Collected data:
____
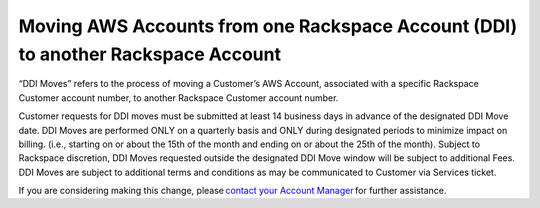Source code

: .. _moving-aws-accounts.rst: 

==================================================================================
Moving AWS Accounts from one Rackspace Account (DDI) to another Rackspace Account
==================================================================================

“DDI Moves” refers to the process of moving a Customer’s AWS Account, associated with a specific Rackspace Customer account number,
to another Rackspace Customer account number. 

Customer requests for DDI moves must be submitted at least 14 business days in advance of the designated DDI Move date. DDI Moves are performed 
ONLY on a quarterly basis and ONLY during designated periods to minimize impact on billing. (i.e., starting on or about the 15th of the month and ending on or 
about the 25th of the month). Subject to Rackspace discretion, DDI Moves requested outside the designated DDI Move window will be subject to additional Fees. DDI Moves are 
subject to additional terms and conditions as may be communicated to Customer via Services ticket. 

If you are considering making this change, please `contact your Account Manager <https://docs.rackspace.com/docs/fanatical-support-aws/support/#support>`_ for further assistance. 
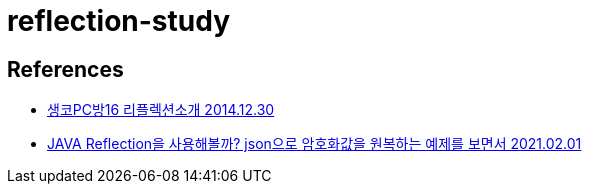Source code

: = reflection-study

== References
* https://www.youtube.com/watch?v=vNTck21AVDw[생코PC방16 리플렉션소개 2014.12.30]
* https://www.youtube.com/watch?v=frV2fagTZNI[JAVA Reflection을 사용해볼까? json으로 암호화값을 원복하는 예제를 보면서 2021.02.01]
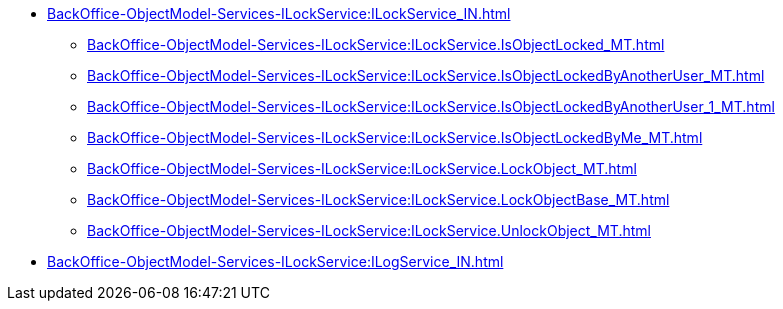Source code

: ******* xref:BackOffice-ObjectModel-Services-ILockService:ILockService_IN.adoc[]
******** xref:BackOffice-ObjectModel-Services-ILockService:ILockService.IsObjectLocked_MT.adoc[]
******** xref:BackOffice-ObjectModel-Services-ILockService:ILockService.IsObjectLockedByAnotherUser_MT.adoc[]
******** xref:BackOffice-ObjectModel-Services-ILockService:ILockService.IsObjectLockedByAnotherUser_1_MT.adoc[]
******** xref:BackOffice-ObjectModel-Services-ILockService:ILockService.IsObjectLockedByMe_MT.adoc[]
******** xref:BackOffice-ObjectModel-Services-ILockService:ILockService.LockObject_MT.adoc[]
******** xref:BackOffice-ObjectModel-Services-ILockService:ILockService.LockObjectBase_MT.adoc[]
******** xref:BackOffice-ObjectModel-Services-ILockService:ILockService.UnlockObject_MT.adoc[]
******* xref:BackOffice-ObjectModel-Services-ILockService:ILogService_IN.adoc[]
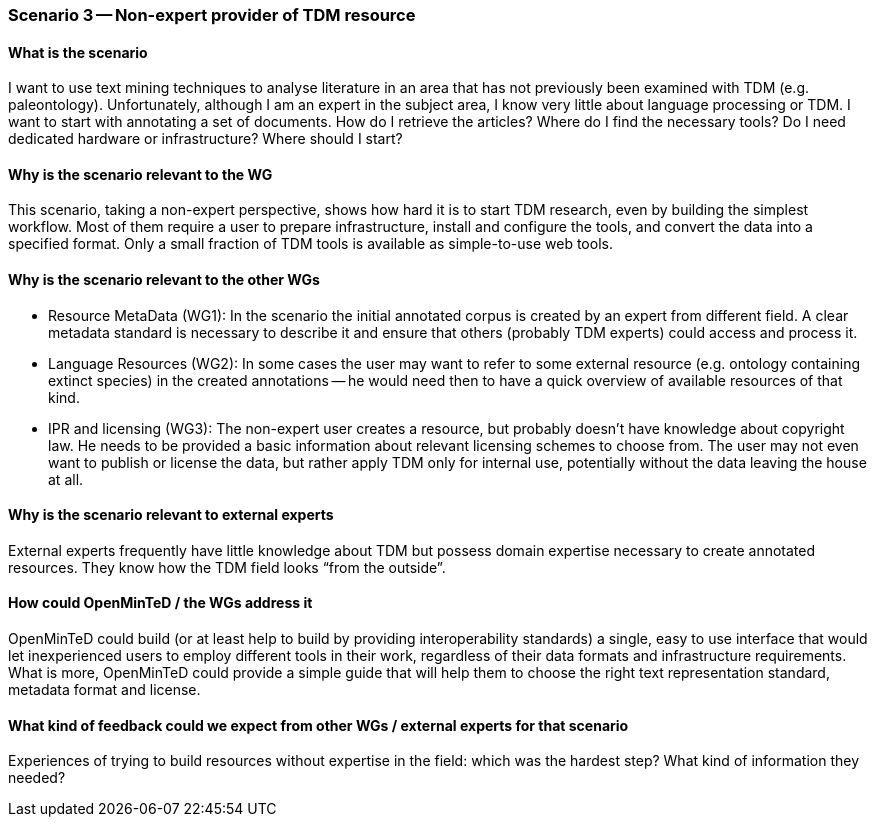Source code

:=== Scenario 3 -- Non-expert provider of TDM resource

==== What is the scenario

I want to use text mining techniques to analyse literature in an area that has not previously been examined with TDM
(e.g. paleontology). Unfortunately, although I am an expert in the subject area, I know very little about language
processing or TDM. I want to start with annotating a set of documents. How do I retrieve the articles? Where do I find
the necessary tools? Do I need dedicated hardware or infrastructure? Where should I start?

==== Why is the scenario relevant to the WG

This scenario, taking a non-expert perspective, shows how hard it is to start TDM research, even by building the
simplest workflow. Most of them require a user to prepare infrastructure, install and configure the tools, and convert
the data into a specified format. Only a small fraction of TDM tools is available as simple-to-use web tools.

==== Why is the scenario relevant to the other WGs

* Resource MetaData (WG1): In the scenario the initial annotated corpus is created by an expert from different field.
A clear metadata standard is necessary to describe it and ensure that others (probably TDM experts) could access and
process it.
* Language Resources (WG2): In some cases the user may want to refer to some external resource (e.g. ontology containing
extinct species) in the created annotations -- he would need then to have a quick overview of available resources of that kind.
* IPR and licensing (WG3): The non-expert user creates a resource, but probably doesn’t have knowledge about copyright
law. He needs to be provided a basic information about relevant licensing schemes to choose from. The user may not even
want to publish or license the data, but rather apply TDM only for internal use, potentially without the data leaving
the house at all.

==== Why is the scenario relevant to external experts

External experts frequently have little knowledge about TDM but possess domain expertise necessary to create annotated
resources. They know how the TDM field looks “from the outside”.

==== How could OpenMinTeD / the WGs address it

OpenMinTeD could build (or at least help to build by providing interoperability standards) a single, easy to use
interface that would let inexperienced users to employ different tools in their work, regardless of their data formats
and infrastructure requirements. What is more, OpenMinTeD could provide a simple guide that will help them to choose
the right text representation standard, metadata format and license.

==== What kind of feedback could we expect from other WGs / external experts for that scenario

Experiences of trying to build resources without expertise in the field: which was the hardest step? What kind of
information they needed?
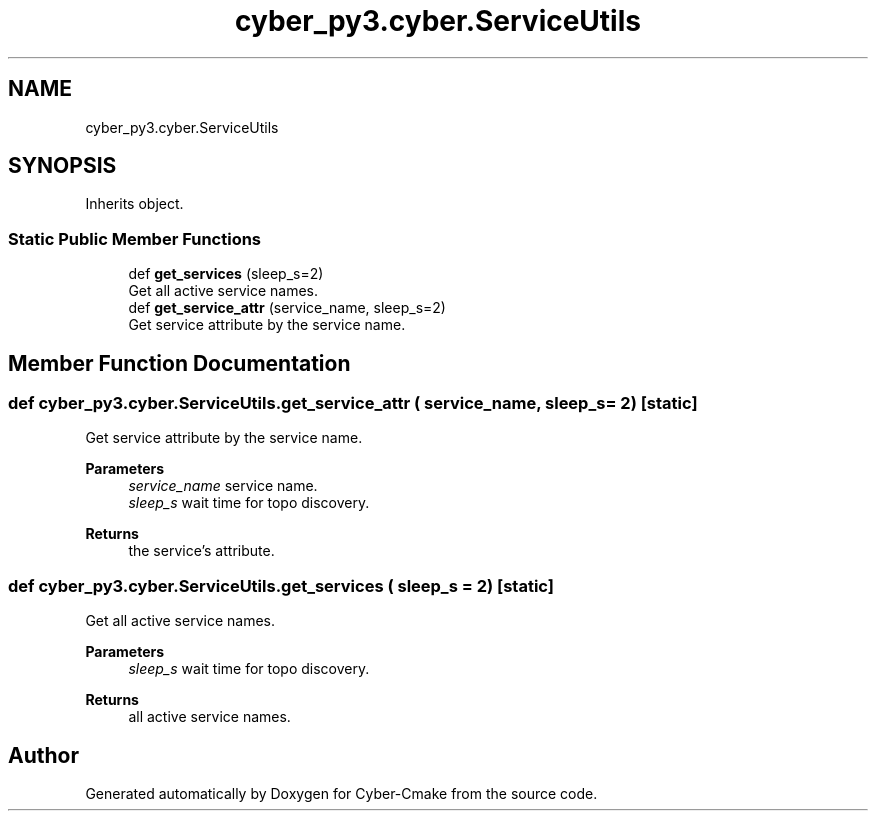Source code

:.TH "cyber_py3.cyber.ServiceUtils" 3 "Thu Aug 31 2023" "Cyber-Cmake" \" -*- nroff -*-
.ad l
.nh
.SH NAME
cyber_py3.cyber.ServiceUtils
.SH SYNOPSIS
.br
.PP
.PP
Inherits object\&.
.SS "Static Public Member Functions"

.in +1c
.ti -1c
.RI "def \fBget_services\fP (sleep_s=2)"
.br
.RI "Get all active service names\&. "
.ti -1c
.RI "def \fBget_service_attr\fP (service_name, sleep_s=2)"
.br
.RI "Get service attribute by the service name\&. "
.in -1c
.SH "Member Function Documentation"
.PP 
.SS "def cyber_py3\&.cyber\&.ServiceUtils\&.get_service_attr ( service_name,  sleep_s = \fC2\fP)\fC [static]\fP"

.PP
Get service attribute by the service name\&. 
.PP
\fBParameters\fP
.RS 4
\fIservice_name\fP service name\&. 
.br
\fIsleep_s\fP wait time for topo discovery\&.
.RE
.PP
\fBReturns\fP
.RS 4
the service's attribute\&. 
.RE
.PP

.SS "def cyber_py3\&.cyber\&.ServiceUtils\&.get_services ( sleep_s = \fC2\fP)\fC [static]\fP"

.PP
Get all active service names\&. 
.PP
\fBParameters\fP
.RS 4
\fIsleep_s\fP wait time for topo discovery\&.
.RE
.PP
\fBReturns\fP
.RS 4
all active service names\&. 
.RE
.PP


.SH "Author"
.PP 
Generated automatically by Doxygen for Cyber-Cmake from the source code\&.
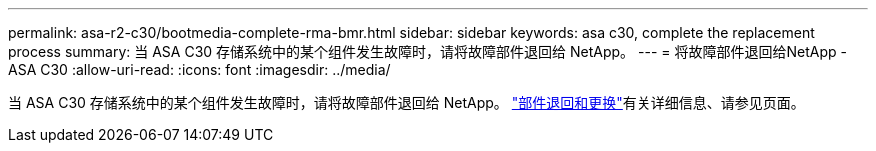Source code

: ---
permalink: asa-r2-c30/bootmedia-complete-rma-bmr.html 
sidebar: sidebar 
keywords: asa c30, complete the replacement process 
summary: 当 ASA C30 存储系统中的某个组件发生故障时，请将故障部件退回给 NetApp。 
---
= 将故障部件退回给NetApp - ASA C30
:allow-uri-read: 
:icons: font
:imagesdir: ../media/


[role="lead"]
当 ASA C30 存储系统中的某个组件发生故障时，请将故障部件退回给 NetApp。 https://mysupport.netapp.com/site/info/rma["部件退回和更换"]有关详细信息、请参见页面。
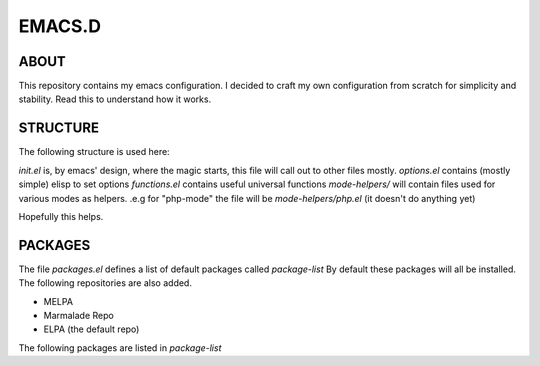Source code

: ================
    EMACS.D
================

--------
 ABOUT
--------

This repository contains my emacs configuration.
I decided to craft my own configuration from scratch for simplicity and stability.
Read this to understand how it works.


--------------
 STRUCTURE
--------------

The following structure is used here:

*init.el* is, by emacs' design, where the magic starts, this file will call out to other files mostly.
*options.el* contains (mostly simple) elisp to set options
*functions.el* contains useful universal functions
*mode-helpers/* will contain files used for various modes as helpers. .e.g for "php-mode" the file will be *mode-helpers/php.el* (it doesn't do anything yet)


Hopefully this helps.

-------------
 PACKAGES
-------------

The file *packages.el* defines a list of default packages called *package-list*
By default these packages will all be installed. The following repositories are also added.

* MELPA
* Marmalade Repo
* ELPA (the default repo)

The following packages are listed in *package-list*

+--------------------+--------------------+
| *Package Name*     | *Description*      |
|                    |                    |
+--------------------+--------------------+
| *php-mode*         | Major mode for PHP |
|                    | editing            |
+--------------------+--------------------+
| *nxml*             | Mssibely improved  |
|                    | XML editing        |
|                    |                    |
|                    |                    |
+--------------------+--------------------+
| *web-mode*         | Super-amazing mdoe |
|                    |for editing web     |
|                    |pages, allows for   |
|                    |embedded languages  |
|                    | like Javascript,   |
|                    | PHP and CSS inside 
|                    | of HTML            |
|                    |                    |
+--------------------+--------------------+
| *mmm-mode*         | Enables usage of   |
|                    | multiple major     |
|                    | modes              |
|                    |                    |
+--------------------+--------------------+
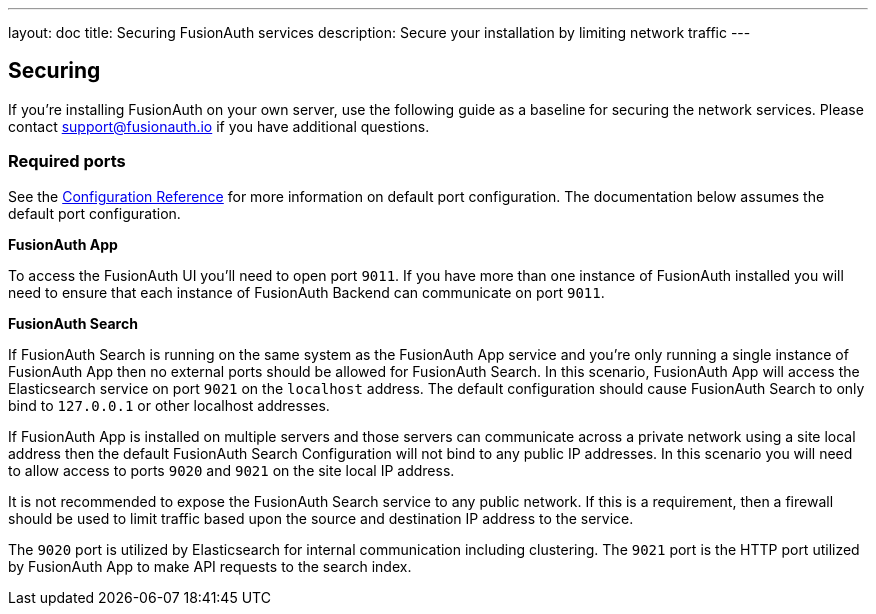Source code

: ---
layout: doc
title: Securing FusionAuth services
description: Secure your installation by limiting network traffic
---

:sectnumlevels: 0

== Securing

If you're installing FusionAuth on your own server, use the following guide as a baseline for securing the network services. Please contact
support@fusionauth.io if you have additional questions.

=== Required ports
See the link:../reference/configuration[Configuration Reference] for more information on default port configuration. The documentation below
assumes the default port configuration.

**FusionAuth App**

To access the FusionAuth UI you'll need to open port `9011`. If you have more than one instance of FusionAuth installed you will need
to ensure that each instance of FusionAuth Backend can communicate on port `9011`.

**FusionAuth Search**

If FusionAuth Search is running on the same system as the FusionAuth App service and you're only running a single instance of FusionAuth
App then no external ports should be allowed for FusionAuth Search. In this scenario, FusionAuth App will access the Elasticsearch
service on port `9021` on the `localhost` address. The default configuration should cause FusionAuth Search to only bind to `127.0.0.1` or other
localhost addresses.

If FusionAuth App is installed on multiple servers and those servers can communicate across a private network using a site local address then
the default FusionAuth Search Configuration will not bind to any public IP addresses. In this scenario you will need to allow access to
ports `9020` and `9021` on the site local IP address.

It is not recommended to expose the FusionAuth Search service to any public network. If this is a requirement, then a firewall should be
used to limit traffic based upon the source and destination IP address to the service.

The `9020` port is utilized by Elasticsearch for internal communication including clustering. The `9021` port is the HTTP port utilized by
FusionAuth App to make API requests to the search index.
____
Report every line of the entries that carries the word "active".

Answer area:
.RI "Get all active service names\&. "
Get all active service names\&. 
all active service names\&. 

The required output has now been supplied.